Peugeot BB1 is a full-electric concept car presented by Peugeot in September 2009 at the Frankfurt Motor Show. It incorporates rear in-wheel motors designed with Michelin each with maximum power output of 7.5 kW (10 hp) and torque on each wheel of 320 N·m (240 ft·lbf).

The car provides 4 seats and its length is 2.5 meters, and 1.6 meters in width.
BMW Vision Efficient Dynamics

The BMW Concept Vision Efficient Dynamics is the concept vehicle of BMW's first of fuel efficiency and emission management vehicle and was revealed at the Internationale Automobil-Ausstellung Frankfurt in September 2009.
Renault Z.E.

The Renault Z.E. (Z.E. stands for Zero Emission) is a program of all-electric cars from Renault, It began with a series of Z.E. concept cars. The first production car is likely to be the Fluence Z.E..
Volkswagen up!

The Volkswagen up! is a series of city car concepts that are anticipated to be the basis for the Volkswagen Group New Small Family (NSF) series of models, which is expected to include a new Volkswagen Lupo. Current plans for the NSF range include saloon / sedan, cabriolet, two-seater, and mini MPV variants of the vehicle. It will be manufactured in Bratislava, Slovakia.
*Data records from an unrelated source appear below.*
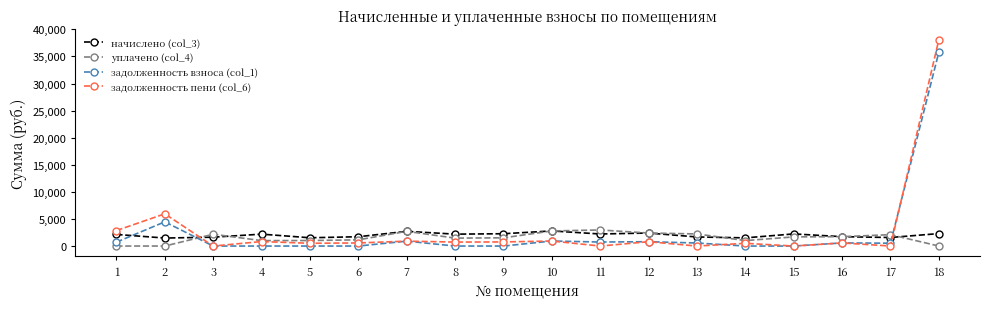

Which series has the largest total across all categories?

задолженность пени (col_6)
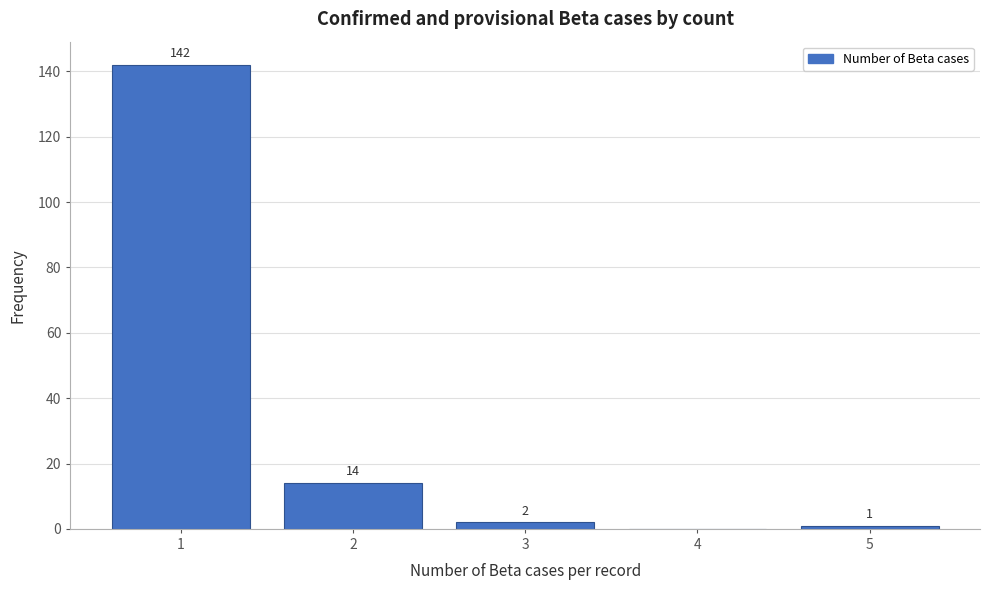

Reading left to right, what are all the values shown in this chart?

1=142	2=14	3=2	4=0	5=1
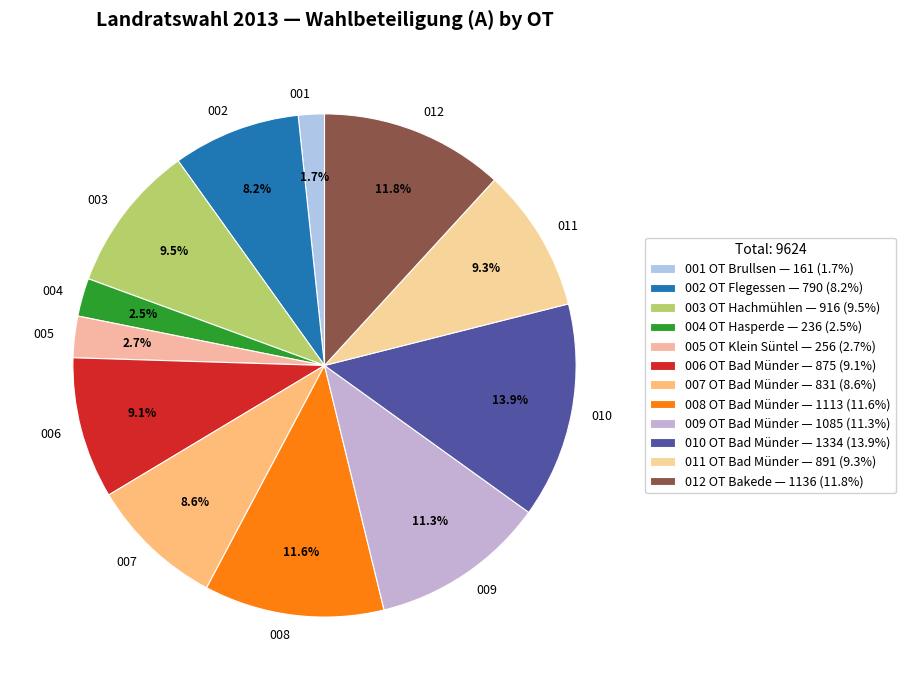

What is the ratio of the value at 001 OT Brullsen to the value at 010 OT Bad Münder?

0.1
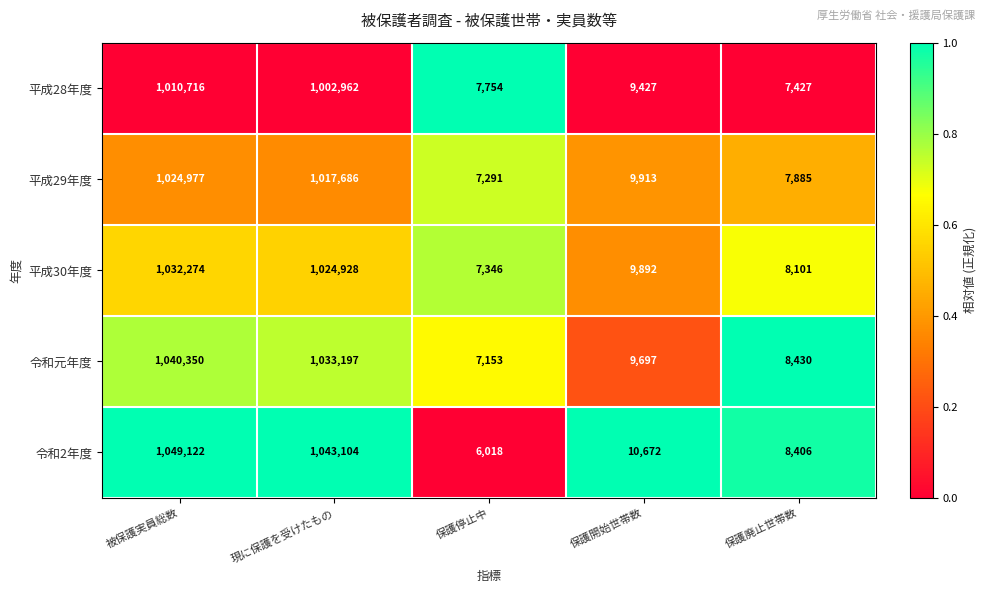

What is the sum of all 令和2年度 values?

2117322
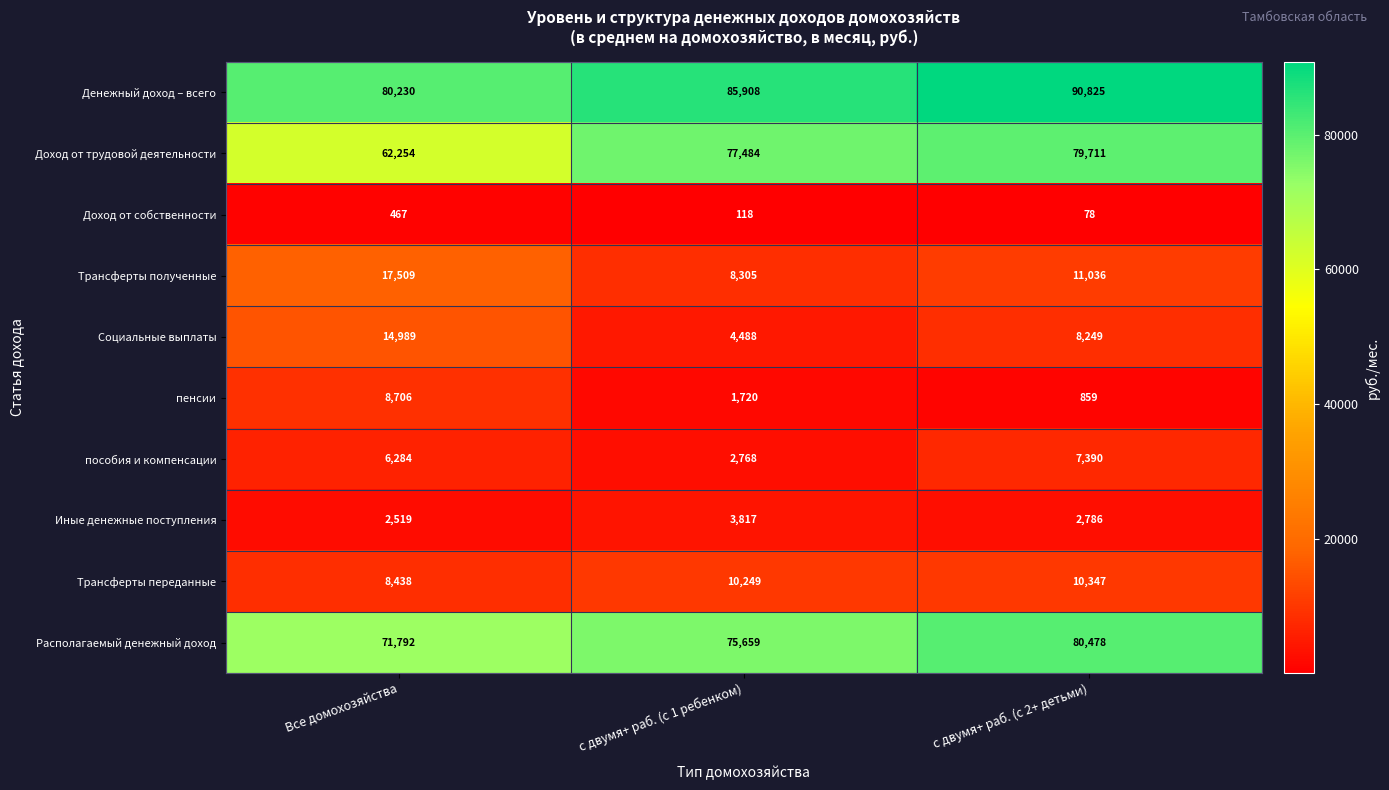

The value of Социальные выплаты at Все домохозяйства is 14989. True or false?

True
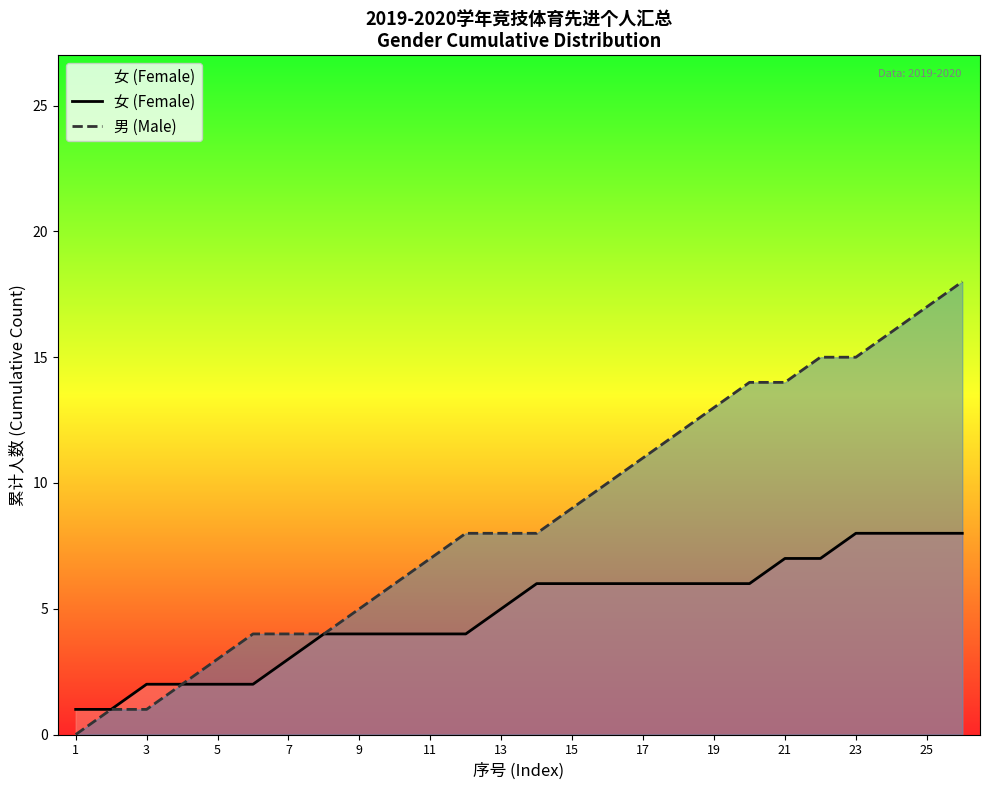

List the series in order of their overall mean, lowest first.

女 (Female), 男 (Male)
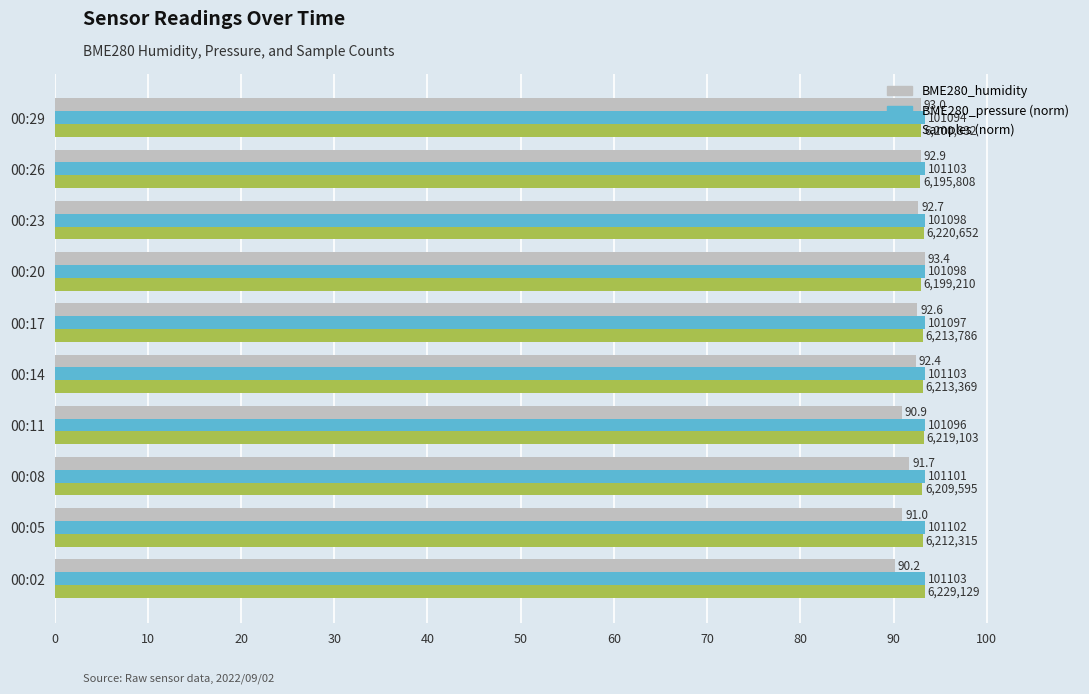

What are all the series names shown in the legend?

BME280_humidity, BME280_pressure (norm), Samples (norm)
The series debuted in the 2007 motor show calendar year, starting with the Volkswagen up! at the Frankfurt Motor Show (IAA). All up! concepts are designed by Volkswagen Group Chief Designer Walter de Silva and Head Designer of the Volkswagen Passenger Cars marque Klaus Bischoff.
Volkswagen 1-litre car

The Volkswagen 1-litre car, also known as the 1L (see 2009 model below), is a two-person diesel hybrid concept car produced by Volkswagen. The 1-litre car was designed to be both roadworthy and practical, while being able to travel 100 km on 1 litre of diesel fuel (equivalent to 235 miles per U.S. gallon or 282 mpg Imperial). This stems from the International System of Units unit of fuel consumption, which is the number of litres of fuel required to travel 100 kilometers. To achieve such economy, it is produced with lightweight materials, a streamlined body and an engine and transmission designed and tuned for economy. A prototype was displayed in 2002 and limited production of the VW 1L is expected to start in 2013. The car can go 161 km/h (100 mph) but at that speed gets 1.36 L/100 km (208 mpg-imp; 173 mpg-US). For comparison, Australia's car fleet average in 2007 was 11.5 L/100 km (20.5 mpg-U.S.).
Volkswagen GX3

The Volkswagen GX3 was a concept car created by project Moonraker, which was initiated by Stefan Liske, former director of group product strategy at Volkswagen. The GX3 was first shown at the 2006 Greater Los Angeles Auto Show. It was considered a very unusual concept since it was three-wheeled and sometimes considered more of a motorcycle concept than a concept car; but it did feature great performance for a projected cost of only about US$17,000.

The GX3 used a transverse-mounted 1.6 L I4 engine from the VW Lupo GTI. This engine gave the GX3 an output of 125 PS (92 kW) and 152 N·m (112 ft·lbf) of torque. The GX3 could go from 0–100 km/h in 5.7 seconds and had a top speed of 200 km/h (125 mph). It used a six-speed manual transmission.